Definitely not, according to Paul. Paul’s hope is in the community of people who come together to create a space that offers new life – new life to those who come together and new life that can draw people in. As I said last week, Paul believed the church, when gathered in love, when engaged in spiritual disciplines, when practicing what they preach, can become a new reality right in the midst of the old one. It becomes a place driven by the divine imprint we all have in us. God’s love is alive, accessible, transforming. It changes us and any who walk through our doors. This is the community Paul yearned for.

Now, we have to be clear: He didn’t mean we withdraw and create our own little world apart from the rest. The new reality a community can create is not only for the sake of the members – it is for the sake of the world. If we are a part of a community that brings new life to us, we can take that to others. If we create a space and a place that is an alternative to the destructive patterns of the world, we have something to offer those who are most hurting because of those patterns. And sometimes, we simply become a haven for those who can’t change, who continue to hurt themselves and others, but who we love nonetheless.

I know many people who suffer because they have family members or close friends, who they love deeply, that are “groaning in pain.” They are forced to watch while their loved one hurts themselves and others through destructive behaviors. And no matter how hard they try, they can’t fix the situation. What Paul knows is that both are in need of a community that is a new reality. The person who suffers “while they wait” for their loved one to change is just as in need of transformation and new life as the one who can’t change.

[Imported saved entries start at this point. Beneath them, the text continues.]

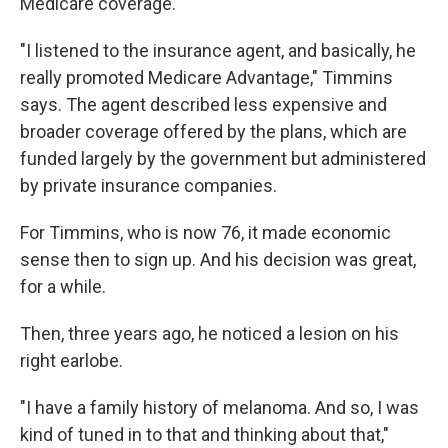
Medicare coverage.
"I listened to the insurance agent, and basically, he
really promoted Medicare Advantage," Timmins
says. The agent described less expensive and
broader coverage offered by the plans, which are
funded largely by the government but administered
by private insurance companies.
For Timmins, who is now 76, it made economic
sense then to sign up. And his decision was great,
for a while.
Then, three years ago, he noticed a lesion on his
right earlobe.
"I have a family history of melanoma. And so, I was
kind of tuned in to that and thinking about that,"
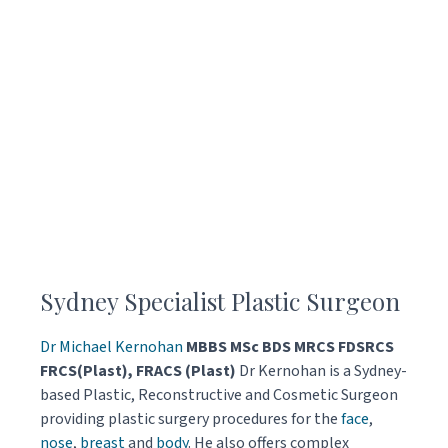
Sydney Specialist Plastic Surgeon
Dr Michael Kernohan
MBBS MSc BDS MRCS FDSRCS
FRCS(Plast), FRACS (Plast)
Dr Kernohan is a Sydney-
based Plastic, Reconstructive and Cosmetic Surgeon
providing plastic surgery procedures for the
face
,
nose
,
breast
and
body
. He also offers complex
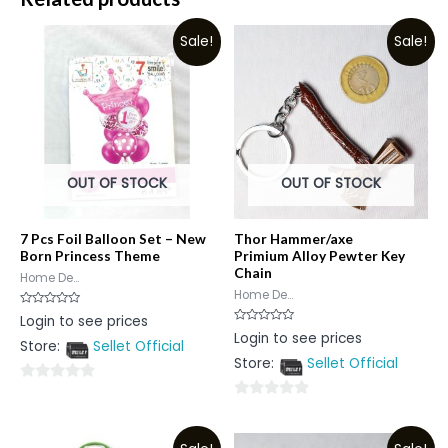
Sale!
Sale!
OUT OF STOCK
OUT OF STOCK
7 Pcs Foil Balloon Set – New
Thor Hammer/axe
Born Princess Theme
Primium Alloy Pewter Key
Chain
Home De...
Home De...
Rated
Login to see prices
0
Rated
Login to see prices
out
0
Store:
Sellet Official
of
out
5
Store:
Sellet Official
of
5
0
0
out
out
of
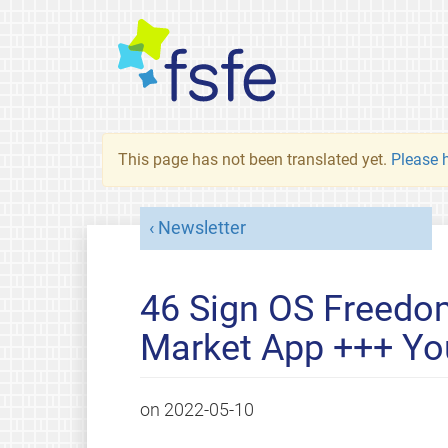
This page has not been translated yet.
Please h
Newsletter
46 Sign OS Freedom
Market App +++ You
on
2022-05-10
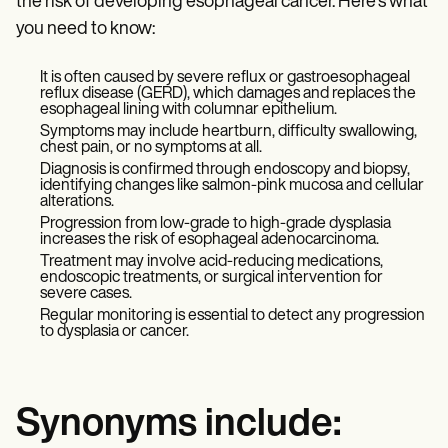
the risk of developing esophageal cancer. Here's what
you need to know:
It is often caused by severe reflux or gastroesophageal
reflux disease (GERD), which damages and replaces the
esophageal lining with columnar epithelium.
Symptoms may include heartburn, difficulty swallowing,
chest pain, or no symptoms at all.
Diagnosis is confirmed through endoscopy and biopsy,
identifying changes like salmon-pink mucosa and cellular
alterations.
Progression from low-grade to high-grade dysplasia
increases the risk of esophageal adenocarcinoma.
Treatment may involve acid-reducing medications,
endoscopic treatments, or surgical intervention for
severe cases.
Regular monitoring is essential to detect any progression
to dysplasia or cancer.
Synonyms include:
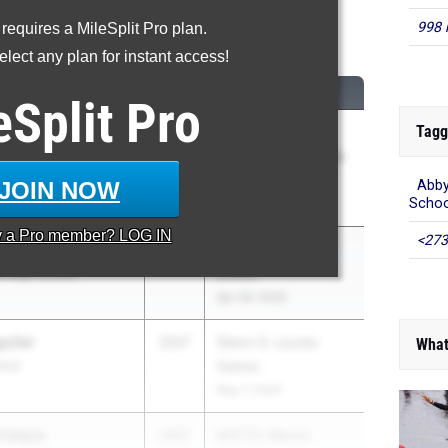
998 
 requires a MileSplit Pro plan.
0 Meter Hurdles
lect any plan for instant access!
CLASS
MEET / DATE
eSplit
Pro
Tagg
 Edozien
2026
Weston Twilight
hool
Invitational - Weston
Events
JOIN NOW
Abby
Schoo
May 9, 2026
y a
Pro
member? LOG IN
<273
etro
2026
Central Catholic at
ic High School
Lowell
Apr 29, 2026
uilar
2027
Glenn D. Loucks
What
hool
Games
May 7, 2026
ntaque
2027
MSTCA Warrior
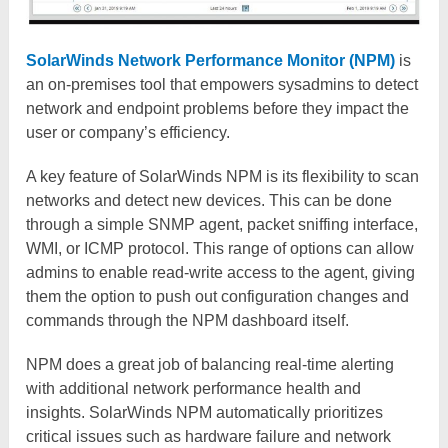
SolarWinds Network Performance Monitor (NPM)
is
an on-premises tool that empowers sysadmins to detect
network and endpoint problems before they impact the
user or company’s efficiency.
A key feature of SolarWinds NPM is its flexibility to scan
networks and detect new devices. This can be done
through a simple SNMP agent, packet sniffing interface,
WMI, or ICMP protocol. This range of options can allow
admins to enable read-write access to the agent, giving
them the option to push out configuration changes and
commands through the NPM dashboard itself.
NPM does a great job of balancing real-time alerting
with additional network performance health and
insights. SolarWinds NPM automatically prioritizes
critical issues such as hardware failure and network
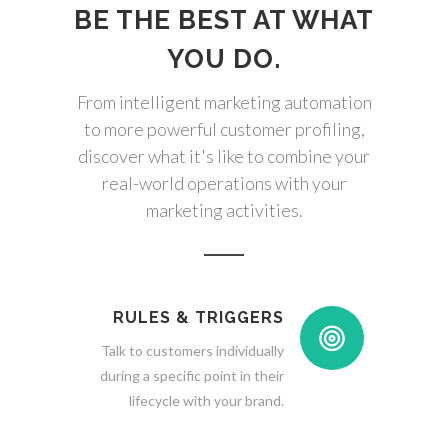
BE THE BEST AT WHAT
YOU DO.
From intelligent marketing automation
to more powerful customer profiling,
discover what it's like to combine your
real-world operations with your
marketing activities.
RULES & TRIGGERS
Talk to customers individually
during a specific point in their
lifecycle with your brand.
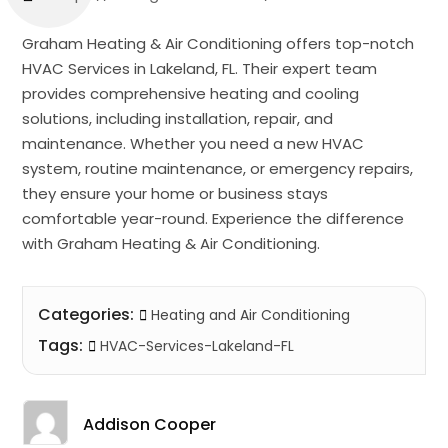
Graham Heating & Air Conditioning offers top-notch
HVAC Services in Lakeland, FL. Their expert team
provides comprehensive heating and cooling
solutions, including installation, repair, and
maintenance. Whether you need a new HVAC
system, routine maintenance, or emergency repairs,
they ensure your home or business stays
comfortable year-round. Experience the difference
with Graham Heating & Air Conditioning.
Categories:
Heating and Air Conditioning
Tags:
HVAC-Services-Lakeland-FL
Addison Cooper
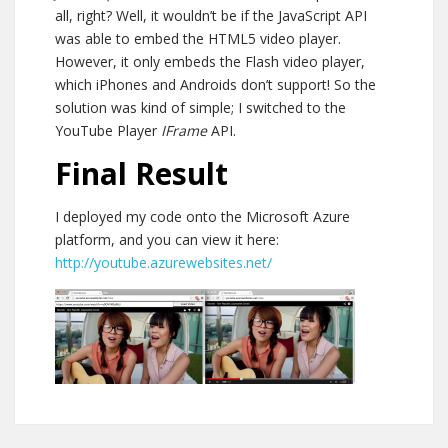
all, right? Well, it wouldn’t be if the JavaScript API
was able to embed the HTML5 video player.
However, it only embeds the Flash video player,
which iPhones and Androids don’t support! So the
solution was kind of simple; I switched to the
YouTube Player
IFrame
API.
Final Result
I deployed my code onto the Microsoft Azure
platform, and you can view it here:
http://youtube.azurewebsites.net/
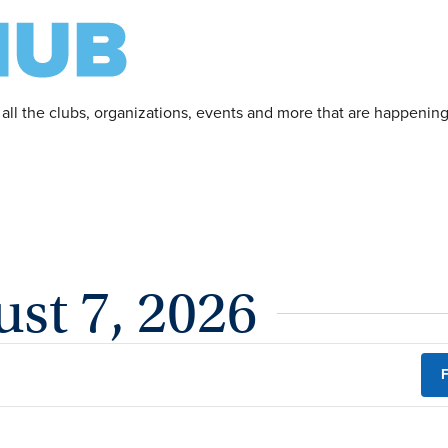
 all the clubs, organizations, events and more that are happeni
ust 7, 2026
F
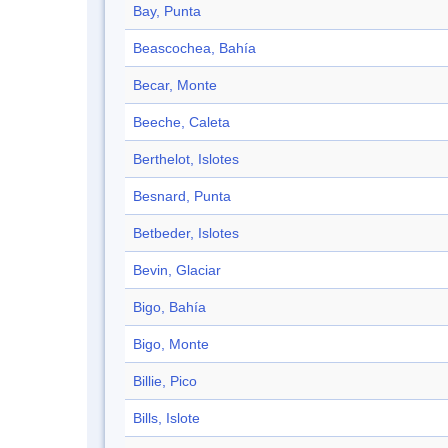
Bay, Punta
Beascochea, Bahía
Becar, Monte
Beeche, Caleta
Berthelot, Islotes
Besnard, Punta
Betbeder, Islotes
Bevin, Glaciar
Bigo, Bahía
Bigo, Monte
Billie, Pico
Bills, Islote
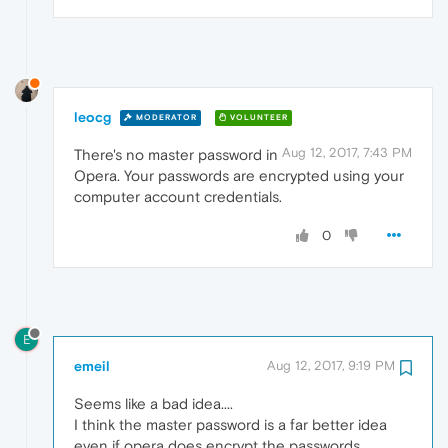
leocg
MODERATOR
VOLUNTEER
Aug 12, 2017, 7:43 PM
There's no master password in
Opera. Your passwords are encrypted using your
computer account credentials.
0
E
emeil
Aug 12, 2017, 9:19 PM
Seems like a bad idea....
I think the master password is a far better idea
even if opera does encrypt the passwords.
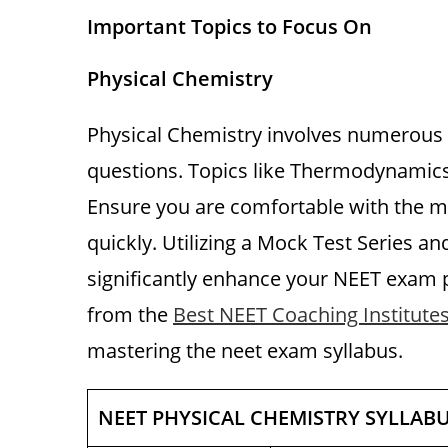
Important Topics to Focus On
Physical Chemistry
Physical Chemistry involves numerous
questions. Topics like Thermodynamics,
Ensure you are comfortable with the 
quickly. Utilizing a Mock Test Series a
significantly enhance your NEET exam p
from the
Best NEET Coaching Institutes
mastering the neet exam syllabus.
NEET PHYSICAL CHEMISTRY SYLLAB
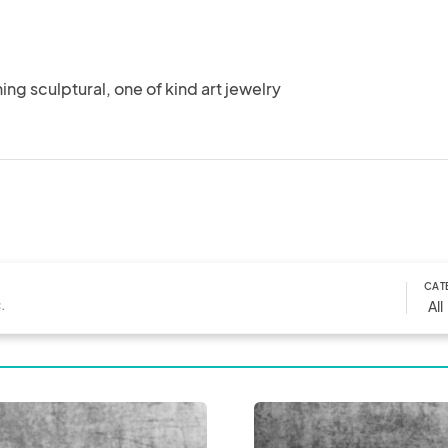
ng sculptural, one of kind art jewelry
CAT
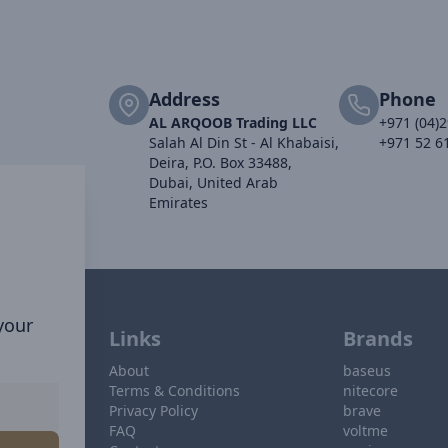
Address
Phone
AL ARQOOB Trading LLC
+971 (04)
Salah Al Din St - Al Khabaisi,
+971 52 6
Deira, P.O. Box 33488,
Dubai, United Arab
Emirates
 your
Links
Brands
About
baseus
Terms & Conditions
nitecore
Privacy Policy
brave
FAQ
voltme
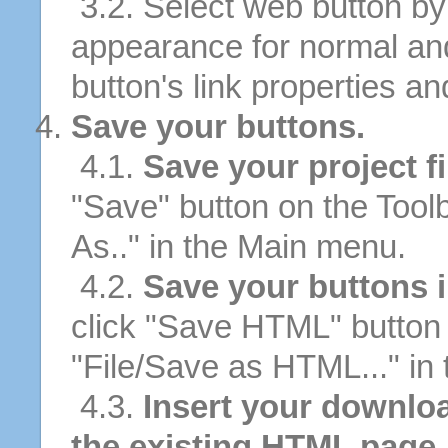
3.2. Select web button by 
appearance for normal an
button's link properties and
Save your buttons.
4.1.
Save your project fi
"Save" button on the Tool
As.." in the Main menu.
4.2.
Save your buttons 
click "Save HTML" button 
"File/Save as HTML..." in
4.3.
Insert your downloa
the existing HTML page.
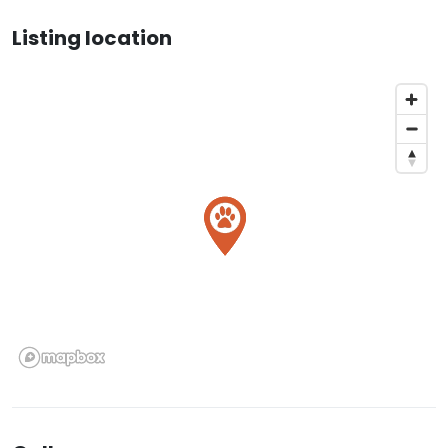
Listing location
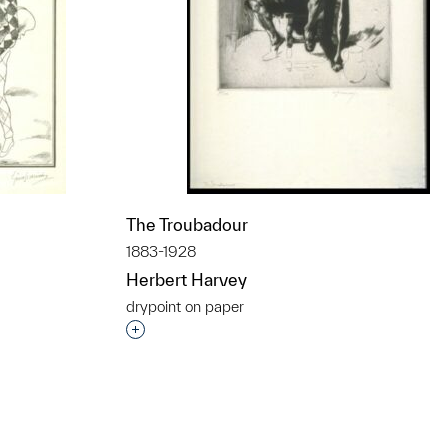
The Troubadour
1883-1928
Herbert Harvey
drypoint on paper
t to a group?
Interested in adding this object to a grou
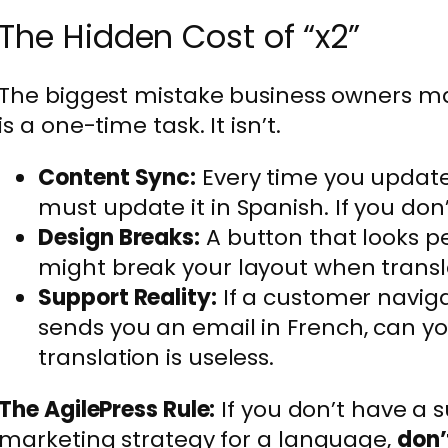
The Hidden Cost of “x2”
The biggest mistake business owners mak
is a one-time task. It isn’t.
Content Sync:
Every time you update 
must update it in Spanish. If you don
Design Breaks:
A button that looks pe
might break your layout when trans
Support Reality:
If a customer naviga
sends you an email in French, can yo
translation is useless.
The AgilePress Rule:
If you don’t have a 
marketing strategy for a language,
don’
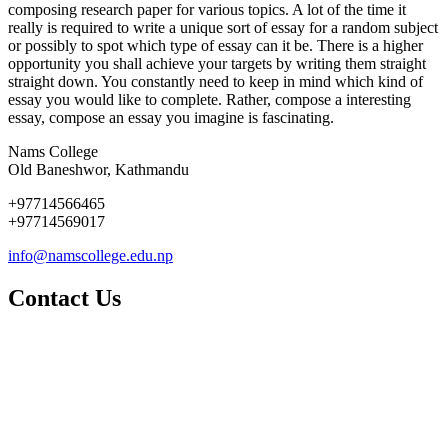
composing research paper for various topics. A lot of the time it
really is required to write a unique sort of essay for a random subject
or possibly to spot which type of essay can it be. There is a higher
opportunity you shall achieve your targets by writing them straight
straight down. You constantly need to keep in mind which kind of
essay you would like to complete. Rather, compose a interesting
essay, compose an essay you imagine is fascinating.
Nams College
Old Baneshwor, Kathmandu
+97714566465
+97714569017
info@namscollege.edu.np
Contact Us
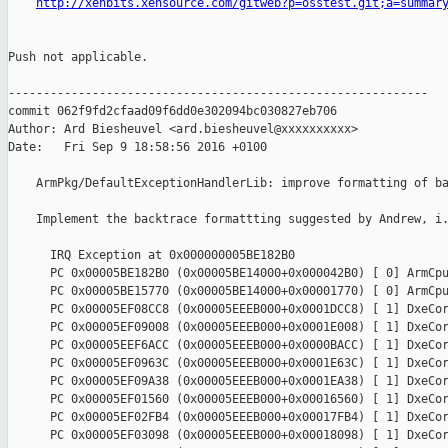
http://xenbits.xensource.com/gitweb?p=osstest.git;a=summar
Push not applicable.

------------------------------------------------------------

commit 062f9fd2cfaad09f6dd0e302094bc030827eb706

Author: Ard Biesheuvel <ard.biesheuvel@xxxxxxxxxx>

Date:   Fri Sep 9 18:58:56 2016 +0100

    ArmPkg/DefaultExceptionHandlerLib: improve formatting of ba
    Implement the backtrace formattting suggested by Andrew, i.
      IRQ Exception at 0x000000005BE182B0

      PC 0x00005BE182B0 (0x00005BE14000+0x000042B0) [ 0] ArmCpu
      PC 0x00005BE15770 (0x00005BE14000+0x00001770) [ 0] ArmCpu
      PC 0x00005EF08CC8 (0x00005EEEB000+0x0001DCC8) [ 1] DxeCor
      PC 0x00005EF09008 (0x00005EEEB000+0x0001E008) [ 1] DxeCor
      PC 0x00005EEF6ACC (0x00005EEEB000+0x0000BACC) [ 1] DxeCor
      PC 0x00005EF0963C (0x00005EEEB000+0x0001E63C) [ 1] DxeCor
      PC 0x00005EF09A38 (0x00005EEEB000+0x0001EA38) [ 1] DxeCor
      PC 0x00005EF01560 (0x00005EEEB000+0x00016560) [ 1] DxeCor
      PC 0x00005EF02FB4 (0x00005EEEB000+0x00017FB4) [ 1] DxeCor
      PC 0x00005EF03098 (0x00005EEEB000+0x00018098) [ 1] DxeCor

You don’t stop trying to help someone you love – as many of you know, you can’t help but try. But you can’t lose your life in the process. If you suffer with them without finding your own support, without letting people in to walk the journey with you, the price is much too high. Your soul suffers, your spirit withers, your heart begins to deaden. While you wait, while you suffer, find people who will share your suffering and bring you new life in the midst of the old. Maybe this is people with similar experiences. Maybe it’s a trusted friend. Maybe it’s a therapist. Find someone to love you as you seek to love others. This benefits not just you, but your loved one as well. If you have been dragged down, if you are not sustained in love, it’s harder to hold out the possibility of new life for someone else.

No one is beyond hope. Even in a world of suffering, we can build loving communities that bring some transformation. And those communities – that new reality – never close their doors. They are always inviting.

We know, much to our dismay, there are people who don’t ever change. We know people die from addiction or suicide, for example. But the hope means we never give up. No one is beyond hope. We might have to wait, and it may never happen, but we hold out hope anyway because it is that kind of hope that keeps the new reality going. It’s that hope that ensures we, as a community, are here, ready, inviting, waiting when someone walks into our lives who is in need of a new life. It’s that kind of hope that is contagious. And it is that kind of hope that sustains us when we are suffering because we can’t always make things better.

Love is powerful – our love for others is powerful, but we have to look beyond our own, individual capacities to love for our hope when things seem beyond our reach. Paul knew he could have hope because God’s love has no limits. We need each other, we need to come together as a community to help one another tap into that divine love. We need to create a space, a place, that reveals as best we can divine love to others. It won’t completely change the world – it won’t fix every problem – but it will be a haven of hope for us and for anyone touched by God’s love. Amen.